Output the opening lines of the records exactly. End with the line that contains "Website eine Besucherzuwachsrate von über".

───── INPUT RECORDS ─────

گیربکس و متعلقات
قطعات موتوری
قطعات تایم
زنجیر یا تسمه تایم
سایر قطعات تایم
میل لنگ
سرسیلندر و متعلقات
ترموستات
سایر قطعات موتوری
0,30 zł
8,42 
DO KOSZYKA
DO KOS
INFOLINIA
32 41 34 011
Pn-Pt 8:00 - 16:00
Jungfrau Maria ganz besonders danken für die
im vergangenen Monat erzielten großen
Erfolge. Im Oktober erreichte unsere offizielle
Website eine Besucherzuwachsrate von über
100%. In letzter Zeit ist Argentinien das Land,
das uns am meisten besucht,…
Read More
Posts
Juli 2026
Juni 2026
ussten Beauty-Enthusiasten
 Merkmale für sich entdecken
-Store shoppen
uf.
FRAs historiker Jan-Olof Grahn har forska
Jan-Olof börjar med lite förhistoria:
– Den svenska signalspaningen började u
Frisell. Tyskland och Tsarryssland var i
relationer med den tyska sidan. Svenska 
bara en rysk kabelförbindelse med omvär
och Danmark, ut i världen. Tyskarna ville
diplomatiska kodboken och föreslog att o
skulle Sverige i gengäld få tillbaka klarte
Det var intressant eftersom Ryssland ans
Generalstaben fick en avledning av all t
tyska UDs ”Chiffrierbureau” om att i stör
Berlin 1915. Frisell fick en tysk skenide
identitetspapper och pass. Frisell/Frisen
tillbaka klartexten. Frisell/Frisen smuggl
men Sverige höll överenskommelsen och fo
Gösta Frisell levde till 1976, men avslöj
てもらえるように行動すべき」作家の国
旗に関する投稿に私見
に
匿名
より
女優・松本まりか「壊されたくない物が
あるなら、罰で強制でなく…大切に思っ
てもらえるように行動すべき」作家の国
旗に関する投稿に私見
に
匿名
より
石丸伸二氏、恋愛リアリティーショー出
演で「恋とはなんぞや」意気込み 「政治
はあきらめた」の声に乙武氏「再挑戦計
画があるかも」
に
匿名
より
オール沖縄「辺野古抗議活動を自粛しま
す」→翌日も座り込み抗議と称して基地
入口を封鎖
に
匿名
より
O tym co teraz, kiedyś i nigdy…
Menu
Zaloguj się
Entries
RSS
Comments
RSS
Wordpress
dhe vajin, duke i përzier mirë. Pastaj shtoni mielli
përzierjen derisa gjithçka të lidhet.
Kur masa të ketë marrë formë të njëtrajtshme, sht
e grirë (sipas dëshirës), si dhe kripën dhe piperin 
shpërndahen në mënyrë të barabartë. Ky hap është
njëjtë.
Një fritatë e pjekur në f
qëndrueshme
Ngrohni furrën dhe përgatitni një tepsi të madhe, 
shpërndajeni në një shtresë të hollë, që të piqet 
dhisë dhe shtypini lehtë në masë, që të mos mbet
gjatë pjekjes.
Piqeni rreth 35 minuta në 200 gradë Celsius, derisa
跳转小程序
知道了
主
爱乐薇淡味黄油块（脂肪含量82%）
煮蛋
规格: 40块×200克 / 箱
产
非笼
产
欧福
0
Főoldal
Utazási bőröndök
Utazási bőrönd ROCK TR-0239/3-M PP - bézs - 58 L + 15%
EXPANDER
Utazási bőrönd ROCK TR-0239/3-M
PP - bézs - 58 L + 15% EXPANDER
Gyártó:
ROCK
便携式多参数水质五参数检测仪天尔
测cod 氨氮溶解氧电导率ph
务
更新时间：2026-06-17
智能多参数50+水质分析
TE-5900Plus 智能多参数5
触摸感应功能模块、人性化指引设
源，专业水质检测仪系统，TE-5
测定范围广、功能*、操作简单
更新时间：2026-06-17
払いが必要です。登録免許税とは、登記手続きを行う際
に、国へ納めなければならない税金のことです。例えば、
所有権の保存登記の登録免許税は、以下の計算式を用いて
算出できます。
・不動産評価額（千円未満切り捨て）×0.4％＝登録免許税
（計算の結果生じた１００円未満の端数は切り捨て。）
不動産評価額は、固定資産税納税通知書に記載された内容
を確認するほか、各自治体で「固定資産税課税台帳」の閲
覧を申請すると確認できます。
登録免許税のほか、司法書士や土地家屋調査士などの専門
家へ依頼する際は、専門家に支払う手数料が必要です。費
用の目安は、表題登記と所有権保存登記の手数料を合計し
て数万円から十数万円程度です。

─────

SOLVED EXERCISE -
گیربکس و متعلقات
قطعات موتوری
قطعات تایم
زنجیر یا تسمه تایم
سایر قطعات تایم
میل لنگ
سرسیلندر و متعلقات
ترموستات
سایر قطعات موتوری
0,30 zł
8,42 
DO KOSZYKA
DO KOS
INFOLINIA
32 41 34 011
Pn-Pt 8:00 - 16:00
Jungfrau Maria ganz besonders danken für die
im vergangenen Monat erzielten großen
Erfolge. Im Oktober erreichte unsere offizielle
Website eine Besucherzuwachsrate von über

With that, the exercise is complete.